Extract to read:
Thursday, July 10, 2014

Speaking Saltwater Spanish in July

Summer Sun and Spanish Mackerel on DOA baitbuster

Spanish Mackerel is a species that seems to be surging in both numbers and size during July. Locating Spanish mackerel, which almost always show up in schools, is the first part of the challenge. Whether fishing the surf along Edisto beach, or when using a boat, scouting and recent history will help to reveal their favorite haunts.

Spanish Mackerel can be easy to spot sometimes as they have a tendency to jump completely out of the water. They jump in a high arcing display that just screams for the angler to accept their challenge and try to catch one. Of course, in fishing you can go from seeing Spanish jump at a frantic pace to staring at calm waters in the blink of an eye.
The challenge of reeling in one of these fish cannot be accepted unless you figure out what they are biting. Spanish are notorious for being finicky and will not stray too far from the natural bait they are currently feasting on. These natural baits range from glass minnows, to finger mullet and menhaden. Try offering a bit of menhaden to a school of Spanish that have herded a thousand glass minnows into a ball, and you will learn the meaning of frustration.

Collected data entries:
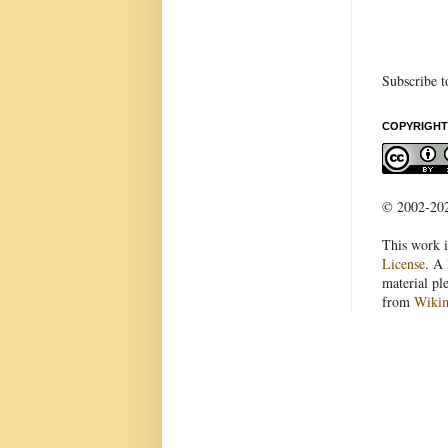
Subscribe t
COPYRIGHT
© 2002-2022
This work i
License
. A 
material pl
from
Wiki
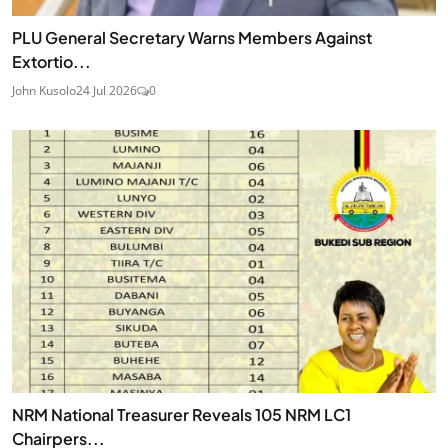
PLU General Secretary Warns Members Against
Extortio...
John Kusolo
24 Jul 2026
0
NRM National Treasurer Reveals 105 NRM LC1
Chairpers...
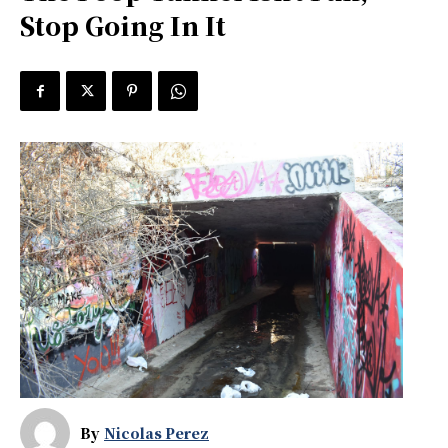
Stop Going In It
By
Nicolas Perez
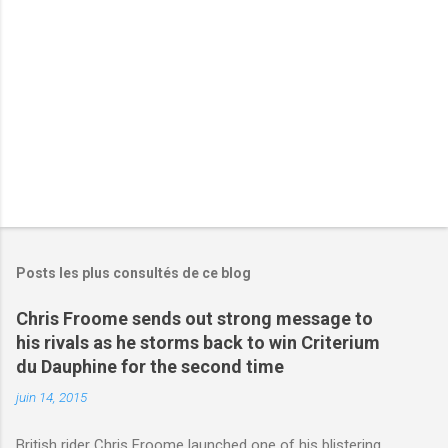
r
e
s
Posts les plus consultés de ce blog
Chris Froome sends out strong message to
his rivals as he storms back to win Criterium
du Dauphine for the second time
juin 14, 2015
British rider Chris Froome launched one of his blistering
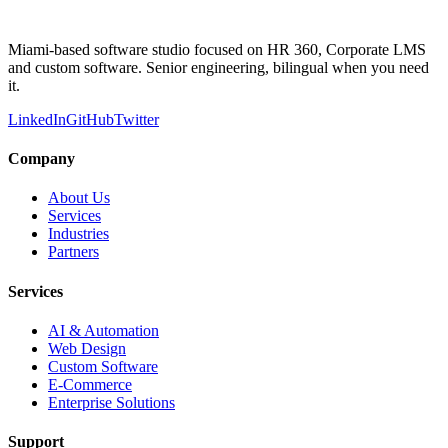
Miami-based software studio focused on HR 360, Corporate LMS
and custom software. Senior engineering, bilingual when you need
it.
LinkedIn
GitHub
Twitter
Company
About Us
Services
Industries
Partners
Services
AI & Automation
Web Design
Custom Software
E-Commerce
Enterprise Solutions
Support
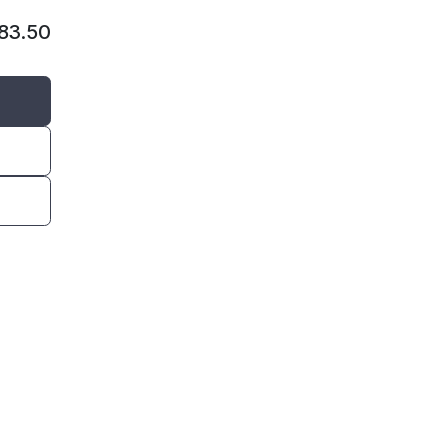
383.50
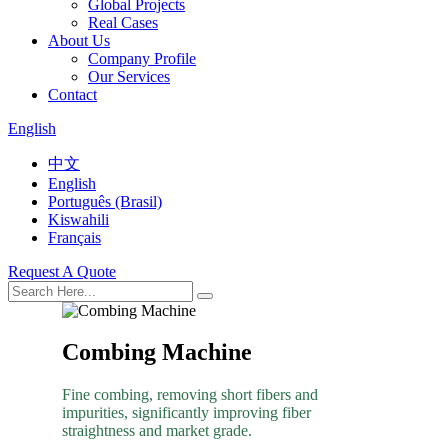
Global Projects
Real Cases
About Us
Company Profile
Our Services
Contact
English
中文
English
Português (Brasil)
Kiswahili
Français
Request A Quote
Combing Machine
Fine combing, removing short fibers and
impurities, significantly improving fiber
straightness and market grade.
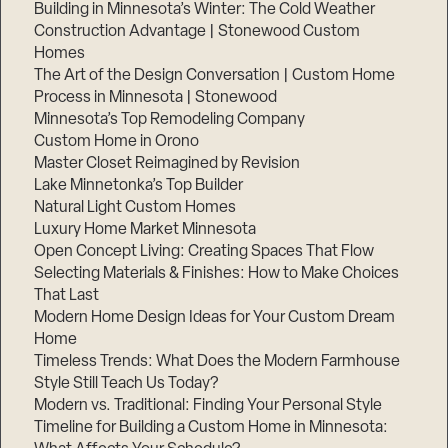
Building in Minnesota’s Winter: The Cold Weather
Construction Advantage | Stonewood Custom
Homes
The Art of the Design Conversation | Custom Home
Process in Minnesota | Stonewood
Minnesota’s Top Remodeling Company
Custom Home in Orono
Master Closet Reimagined by Revision
Lake Minnetonka’s Top Builder
Natural Light Custom Homes
Luxury Home Market Minnesota
Open Concept Living: Creating Spaces That Flow
Selecting Materials & Finishes: How to Make Choices
That Last
Modern Home Design Ideas for Your Custom Dream
Home
Timeless Trends: What Does the Modern Farmhouse
Style Still Teach Us Today?
Modern vs. Traditional: Finding Your Personal Style
Timeline for Building a Custom Home in Minnesota:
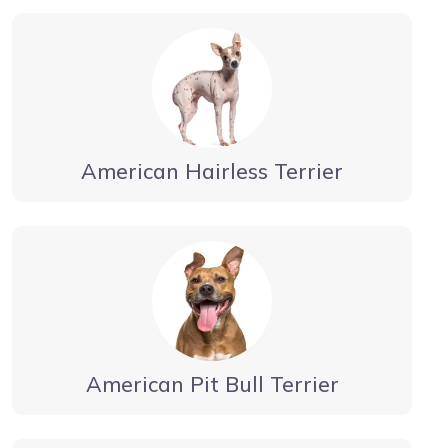
American Hairless Terrier
American Pit Bull Terrier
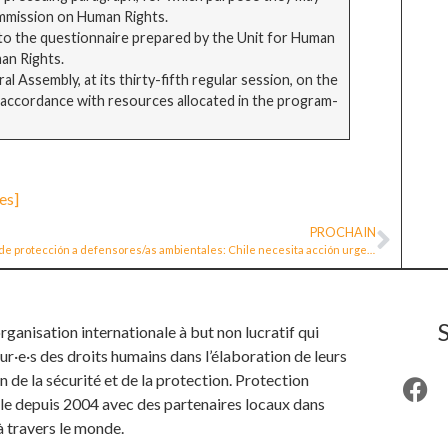
ommission on Human Rights.
 to the questionnaire prepared by the Unit for Human
an Rights.
 Assembly, at its thirty-fifth regular session, on the
in accordance with resources allocated in the program-
es]
PROCHAIN
Ley de protección a defensores/as ambientales: Chile necesita acción urgente y el Congreso tiene la oportunidad para avanzar
anisation internationale à but non lucratif qui
ur·e·s des droits humains dans l’élaboration de leurs
n de la sécurité et de la protection. Protection
ille depuis 2004 avec des partenaires locaux dans
à travers le monde.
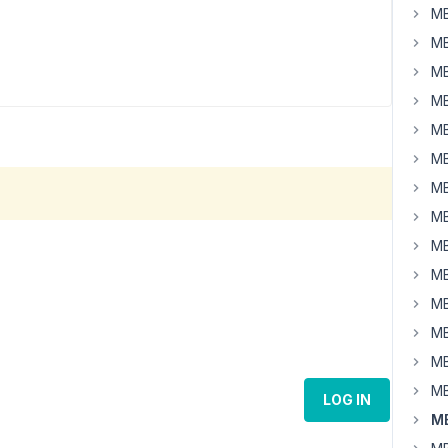
MB
MB
MB
MB
MB
MB
MB
MB
MB
MB
MB
MB
MB
MB
LOG IN
MB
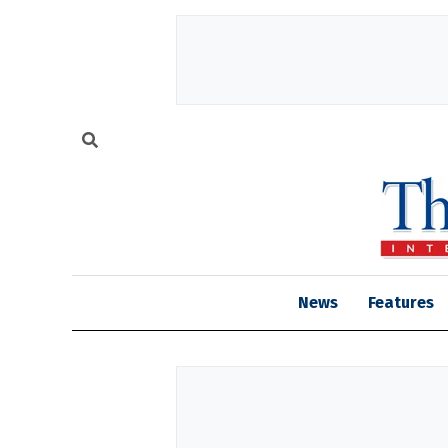
News
Features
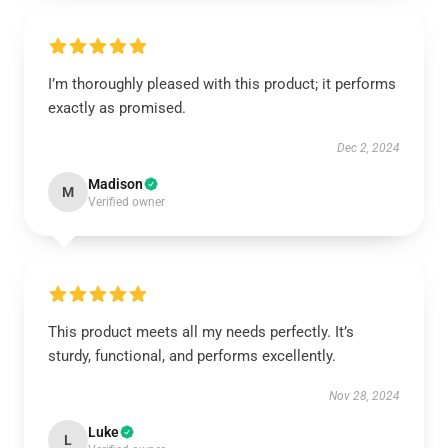
I’m thoroughly pleased with this product; it performs
exactly as promised.
Dec 2, 2024
Madison
M
Verified owner
This product meets all my needs perfectly. It’s
sturdy, functional, and performs excellently.
Nov 28, 2024
Luke
L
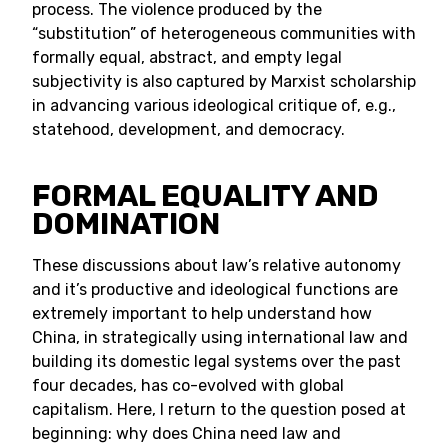
process. The violence produced by the
“substitution” of heterogeneous communities with
formally equal, abstract, and empty legal
subjectivity is also captured by Marxist scholarship
in advancing various ideological critique of, e.g.,
statehood, development, and democracy.
FORMAL EQUALITY AND
DOMINATION
These discussions about law’s relative autonomy
and it’s productive and ideological functions are
extremely important to help understand how
China, in strategically using international law and
building its domestic legal systems over the past
four decades, has co-evolved with global
capitalism. Here, I return to the question posed at
beginning: why does China need law and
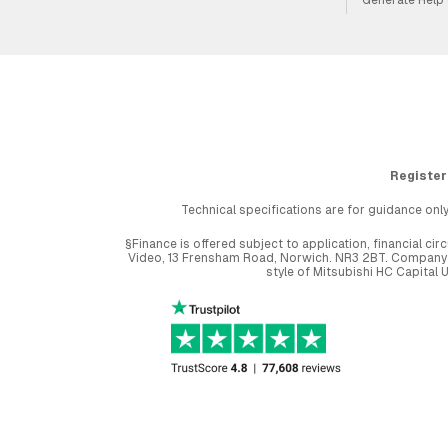
Register
Technical specifications are for guidance only
§Finance is offered subject to application, financial 
Video, 13 Frensham Road, Norwich. NR3 2BT. Company r
style of Mitsubishi HC Capital 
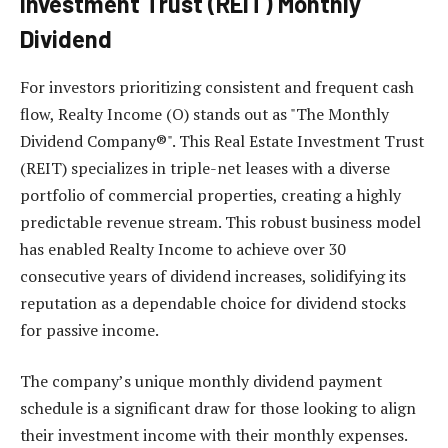
Investment Trust (REIT) Monthly
Dividend
For investors prioritizing consistent and frequent cash
flow, Realty Income (O) stands out as "The Monthly
Dividend Company®". This Real Estate Investment Trust
(REIT) specializes in triple-net leases with a diverse
portfolio of commercial properties, creating a highly
predictable revenue stream. This robust business model
has enabled Realty Income to achieve over 30
consecutive years of dividend increases, solidifying its
reputation as a dependable choice for dividend stocks
for passive income.
The company’s unique monthly dividend payment
schedule is a significant draw for those looking to align
their investment income with their monthly expenses.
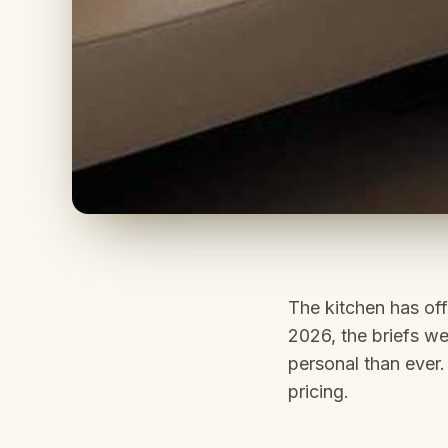
The kitchen has off
2026, the briefs we
personal than ever.
pricing.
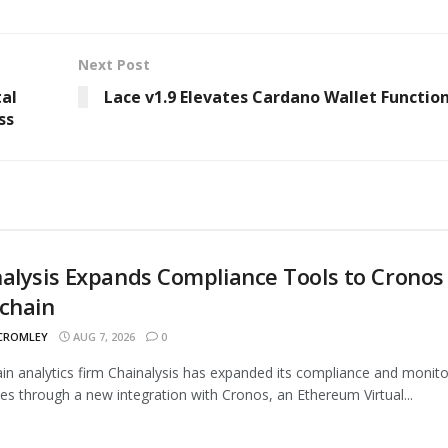
Next Post
tal
Lace v1.9 Elevates Cardano Wallet Function
ss
alysis Expands Compliance Tools to Cronos
chain
 CROMLEY
AUG 7, 2026
0
in analytics firm Chainalysis has expanded its compliance and monito
ties through a new integration with Cronos, an Ethereum Virtual...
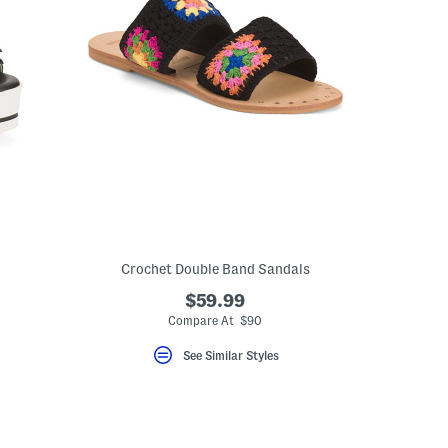
Crochet Double Band Sandals
$59.99
Compare At $90
See Similar Styles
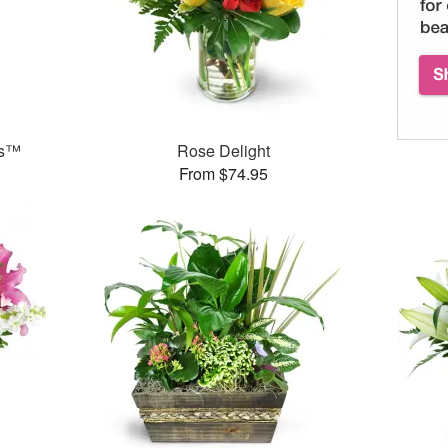
ks™
Rose Delight
From $74.95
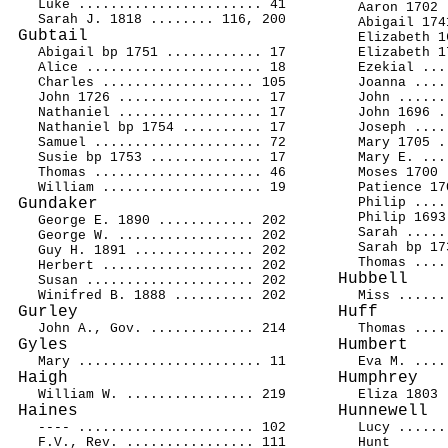
Luke ....................... 41
Aaron 1702 
Sarah J. 1818 ........ 116, 200
Abigail 174
Gubtail
Elizabeth 1
Abigail bp 1751 ............ 17
Elizabeth 1
Alice ...................... 18
Ezekial ...
Charles ................... 105
Joanna ....
John 1726 .................. 17
John ......
Nathaniel .................. 17
John 1696 .
Nathaniel bp 1754 .......... 17
Joseph ....
Samuel ..................... 72
Mary 1705 .
Susie bp 1753 .............. 17
Mary E. ...
Thomas ..................... 46
Moses 1700 
William .................... 19
Patience 17
Gundaker
Philip ....
Philip 1693
George E. 1890 ............ 202
Sarah .....
George W. ................. 202
Sarah bp 17
Guy H. 1891 ............... 202
Thomas ....
Herbert ................... 202
Hubbell
Susan ..................... 202
Winifred B. 1888 .......... 202
Miss ......
Gurley
Huff
John A., Gov. ............. 214
Thomas ....
Gyles
Humbert
Mary ....................... 11
Eva M. ....
Haigh
Humphrey
William W. ................ 219
Eliza 1803 
Haines
Hunnewell
---- ...................... 102
Lucy ......
F.V., Rev. ................ 111
Hunt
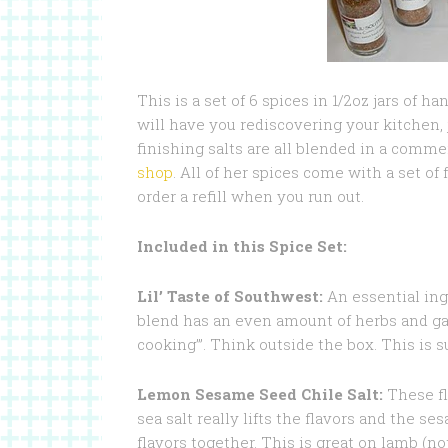
This is a set of 6 spices in 1/2oz jars of 
will have you rediscovering your kitchen, 
finishing salts are all blended in a comme
shop
. All of her spices come with a set of 
order a refill when you run out.
Included in this Spice Set:
Lil’ Taste of Southwest:
An essential ingr
blend has an even amount of herbs and gar
cooking’”. Think outside the box. This is s
Lemon Sesame Seed Chile Salt:
These fl
sea salt really lifts the flavors and the s
flavors together. This is great on lamb (no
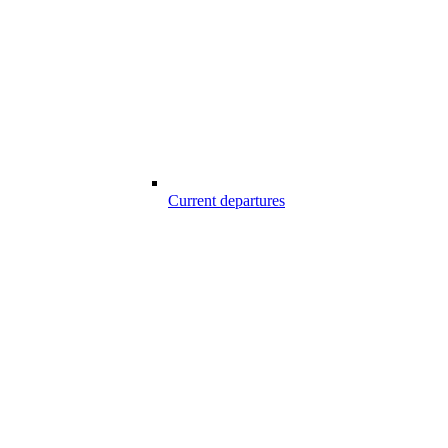
Current departures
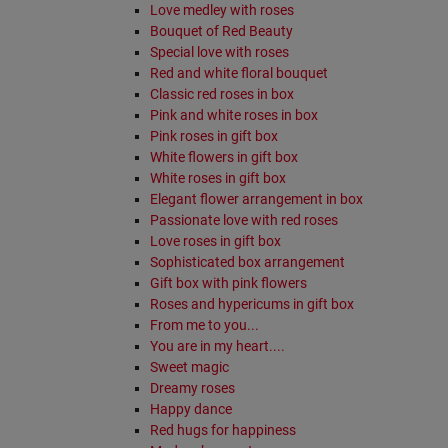
Love medley with roses
Bouquet of Red Beauty
Special love with roses
Red and white floral bouquet
Classic red roses in box
Pink and white roses in box
Pink roses in gift box
White flowers in gift box
White roses in gift box
Elegant flower arrangement in box
Passionate love with red roses
Love roses in gift box
Sophisticated box arrangement
Gift box with pink flowers
Roses and hypericums in gift box
From me to you...
You are in my heart....
Sweet magic
Dreamy roses
Happy dance
Red hugs for happiness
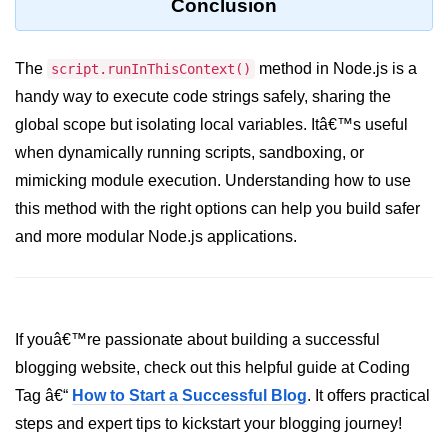
Conclusion
crypto.createDecipheriv() Method in
Node.js
The
method in Node.js is a
script.runInThisContext()
crypto.createCipheriv() Method in
handy way to execute code strings safely, sharing the
Node.js
global scope but isolating local variables. Itâ€™s useful
crypto.getDiffieHellman() Method in
when dynamically running scripts, sandboxing, or
Node.js
mimicking module execution. Understanding how to use
crypto.pbkdf2() Method in Node.js
this method with the right options can help you build safer
crytpo.createHash() Method in
and more modular Node.js applications.
Node.js
crypto.createHmac() Method in
Node.js
If youâ€™re passionate about building a successful
Node.js DNS Module
blogging website, check out this helpful guide at Coding
Tag â€“
How to Start a Successful Blog
. It offers practical
DNS in Node.js
steps and expert tips to kickstart your blogging journey!
dns.getServers() Method in Node.js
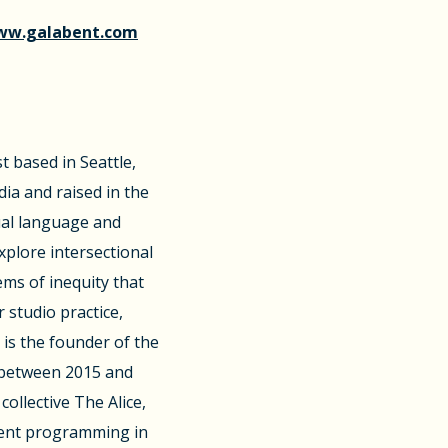
w.galabent.com
st based in Seattle,
dia and raised in the
sual language and
plore intersectional
ems of inequity that
r studio practice,
is the founder of the
d between 2015 and
ollective The Alice,
ment programming in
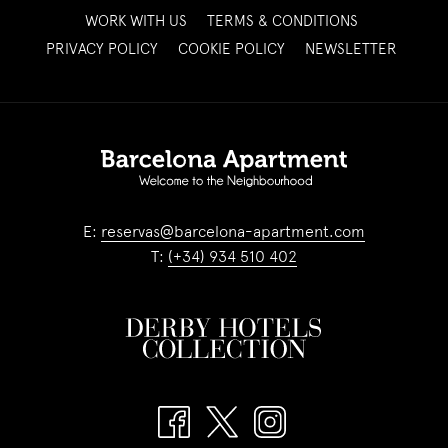
OPENS
WORK WITH US
TERMS & CONDITIONS
IN
OPENS
PRIVACY POLICY
COOKIE POLICY
NEWSLETTER
A
IN
NEW
A
TAB
NEW
TAB
E:
reservas@barcelona-apartment.com
T:
(+34) 934 510 402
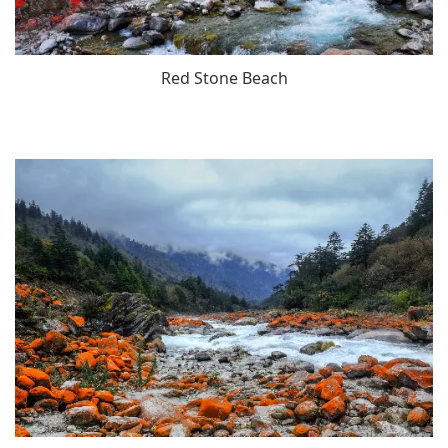
Red Stone Beach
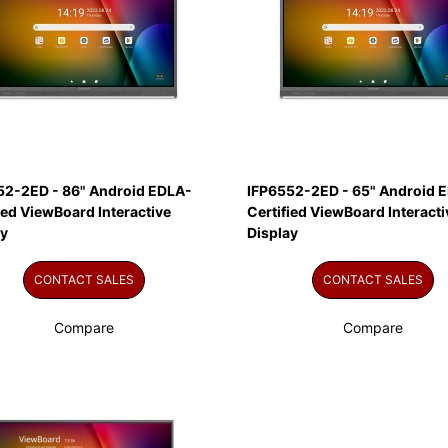
52-2ED - 86" Android EDLA-
IFP6552-2ED - 65" Android 
ied ViewBoard Interactive
Certified ViewBoard Interacti
ay
Display
CONTACT SALES
CONTACT SALES
Compare
Compare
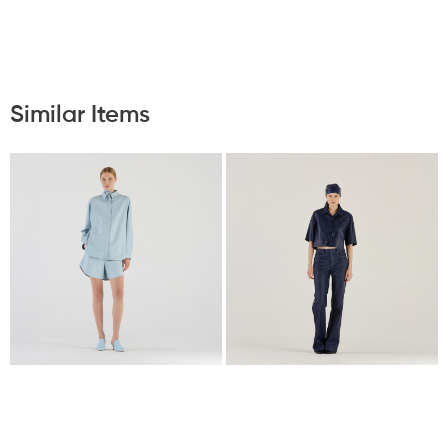
Similar Items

Assigned task: Go on with the Spanish mackerel fishing article, starting right after its last sentence.

Solved exercise:
The daily limit for Spanish mackerel in South Carolina is 15 fish per day and there is a 12-inch minimum length. These somewhat oily fish are thin-framed, very easy to clean and can be cooked on the grill. I have spent many July afternoons after chasing forked tails, coming to grips with fresh sun-kissed redness, while grilling a few Spanish with some fishing friends.

Spanish have shredded more than a few landing nets while being scooped out of the ocean so take care. A pair of fishing pliers is always a good idea when de-hooking these fish, and a rag proves useful as well since these fish can bleed quite a bit while removing the hook. Their hearty demeanor usually ensures that they are a good candidate for catch and release fishing.             

Don’t forget that you can increase the challenge of angling for Spanish mackerel by putting up the spinning tackle and pulling out the fly rod. Remember, Spanish mackerel don’t simply break the surface, they jump out of the water with grace. They almost always show up in their usual haunts by July 4 and spend the entire month chasing bait, which makes for loads of light-tackle fishing fun!